◆ **TASK BRIEF**
Please edit the listing below by replacing "Livraison gratuite" with "Livraison offerte" everywhere it occurs, keeping every other line unchanged.

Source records
--

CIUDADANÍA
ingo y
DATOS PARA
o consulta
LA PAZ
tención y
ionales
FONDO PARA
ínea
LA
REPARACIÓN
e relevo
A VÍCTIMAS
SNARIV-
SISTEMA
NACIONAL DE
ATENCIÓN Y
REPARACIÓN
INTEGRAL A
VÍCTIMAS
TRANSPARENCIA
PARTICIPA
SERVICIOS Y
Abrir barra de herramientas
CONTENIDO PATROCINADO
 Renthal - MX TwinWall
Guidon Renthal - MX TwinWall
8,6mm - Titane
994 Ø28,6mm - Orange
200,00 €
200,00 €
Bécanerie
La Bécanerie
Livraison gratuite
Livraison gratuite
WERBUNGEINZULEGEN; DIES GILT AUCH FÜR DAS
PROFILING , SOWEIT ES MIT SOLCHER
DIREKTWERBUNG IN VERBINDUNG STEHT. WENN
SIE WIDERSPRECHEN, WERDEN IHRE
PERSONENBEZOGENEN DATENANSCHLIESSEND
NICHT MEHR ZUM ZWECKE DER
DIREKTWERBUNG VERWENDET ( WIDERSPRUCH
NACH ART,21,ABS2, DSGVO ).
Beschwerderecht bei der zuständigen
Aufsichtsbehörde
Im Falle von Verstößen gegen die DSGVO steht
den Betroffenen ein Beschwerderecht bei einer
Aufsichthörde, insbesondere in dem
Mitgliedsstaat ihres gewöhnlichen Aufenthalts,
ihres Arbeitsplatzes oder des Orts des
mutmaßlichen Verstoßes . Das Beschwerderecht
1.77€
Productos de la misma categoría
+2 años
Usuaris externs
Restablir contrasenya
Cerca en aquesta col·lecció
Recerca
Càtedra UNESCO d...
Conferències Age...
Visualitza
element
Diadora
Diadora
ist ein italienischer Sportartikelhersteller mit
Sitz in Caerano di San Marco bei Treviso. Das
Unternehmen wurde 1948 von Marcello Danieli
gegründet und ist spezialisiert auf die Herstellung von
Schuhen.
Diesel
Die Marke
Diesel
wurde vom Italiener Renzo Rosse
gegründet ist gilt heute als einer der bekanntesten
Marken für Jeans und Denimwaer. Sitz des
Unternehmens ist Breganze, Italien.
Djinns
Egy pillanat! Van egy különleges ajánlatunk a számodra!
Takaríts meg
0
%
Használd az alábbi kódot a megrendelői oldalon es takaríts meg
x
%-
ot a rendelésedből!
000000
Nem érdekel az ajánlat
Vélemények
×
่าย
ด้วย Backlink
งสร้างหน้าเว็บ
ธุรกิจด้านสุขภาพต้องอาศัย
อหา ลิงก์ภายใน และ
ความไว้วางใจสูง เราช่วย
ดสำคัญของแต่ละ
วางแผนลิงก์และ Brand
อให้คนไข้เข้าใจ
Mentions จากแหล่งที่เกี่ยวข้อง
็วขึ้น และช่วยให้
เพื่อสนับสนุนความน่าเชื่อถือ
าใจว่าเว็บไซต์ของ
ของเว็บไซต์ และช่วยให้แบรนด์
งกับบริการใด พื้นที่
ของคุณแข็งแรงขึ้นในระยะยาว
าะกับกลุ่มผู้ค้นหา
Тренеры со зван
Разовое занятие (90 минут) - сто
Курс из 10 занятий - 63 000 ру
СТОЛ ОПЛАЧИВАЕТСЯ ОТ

--

◆ **TASK SOLUTION**
CIUDADANÍA
ingo y
DATOS PARA
o consulta
LA PAZ
tención y
ionales
FONDO PARA
ínea
LA
REPARACIÓN
e relevo
A VÍCTIMAS
SNARIV-
SISTEMA
NACIONAL DE
ATENCIÓN Y
REPARACIÓN
INTEGRAL A
VÍCTIMAS
TRANSPARENCIA
PARTICIPA
SERVICIOS Y
Abrir barra de herramientas
CONTENIDO PATROCINADO
 Renthal - MX TwinWall
Guidon Renthal - MX TwinWall
8,6mm - Titane
994 Ø28,6mm - Orange
200,00 €
200,00 €
Bécanerie
La Bécanerie
Livraison offerte
Livraison offerte
WERBUNGEINZULEGEN; DIES GILT AUCH FÜR DAS
PROFILING , SOWEIT ES MIT SOLCHER
DIREKTWERBUNG IN VERBINDUNG STEHT. WENN
SIE WIDERSPRECHEN, WERDEN IHRE
PERSONENBEZOGENEN DATENANSCHLIESSEND
NICHT MEHR ZUM ZWECKE DER
DIREKTWERBUNG VERWENDET ( WIDERSPRUCH
NACH ART,21,ABS2, DSGVO ).
Beschwerderecht bei der zuständigen
Aufsichtsbehörde
Im Falle von Verstößen gegen die DSGVO steht
den Betroffenen ein Beschwerderecht bei einer
Aufsichthörde, insbesondere in dem
Mitgliedsstaat ihres gewöhnlichen Aufenthalts,
ihres Arbeitsplatzes oder des Orts des
mutmaßlichen Verstoßes . Das Beschwerderecht
1.77€
Productos de la misma categoría
+2 años
Usuaris externs
Restablir contrasenya
Cerca en aquesta col·lecció
Recerca
Càtedra UNESCO d...
Conferències Age...
Visualitza
element
Diadora
Diadora
ist ein italienischer Sportartikelhersteller mit
Sitz in Caerano di San Marco bei Treviso. Das
Unternehmen wurde 1948 von Marcello Danieli
gegründet und ist spezialisiert auf die Herstellung von
Schuhen.
Diesel
Die Marke
Diesel
wurde vom Italiener Renzo Rosse
gegründet ist gilt heute als einer der bekanntesten
Marken für Jeans und Denimwaer. Sitz des
Unternehmens ist Breganze, Italien.
Djinns
Egy pillanat! Van egy különleges ajánlatunk a számodra!
Takaríts meg
0
%
Használd az alábbi kódot a megrendelői oldalon es takaríts meg
x
%-
ot a rendelésedből!
000000
Nem érdekel az ajánlat
Vélemények
×
่าย
ด้วย Backlink
งสร้างหน้าเว็บ
ธุรกิจด้านสุขภาพต้องอาศัย
อหา ลิงก์ภายใน และ
ความไว้วางใจสูง เราช่วย
ดสำคัญของแต่ละ
วางแผนลิงก์และ Brand
อให้คนไข้เข้าใจ
Mentions จากแหล่งที่เกี่ยวข้อง
็วขึ้น และช่วยให้
เพื่อสนับสนุนความน่าเชื่อถือ
าใจว่าเว็บไซต์ของ
ของเว็บไซต์ และช่วยให้แบรนด์
งกับบริการใด พื้นที่
ของคุณแข็งแรงขึ้นในระยะยาว
าะกับกลุ่มผู้ค้นหา
Тренеры со зван
Разовое занятие (90 минут) - сто
Курс из 10 занятий - 63 000 ру
СТОЛ ОПЛАЧИВАЕТСЯ ОТ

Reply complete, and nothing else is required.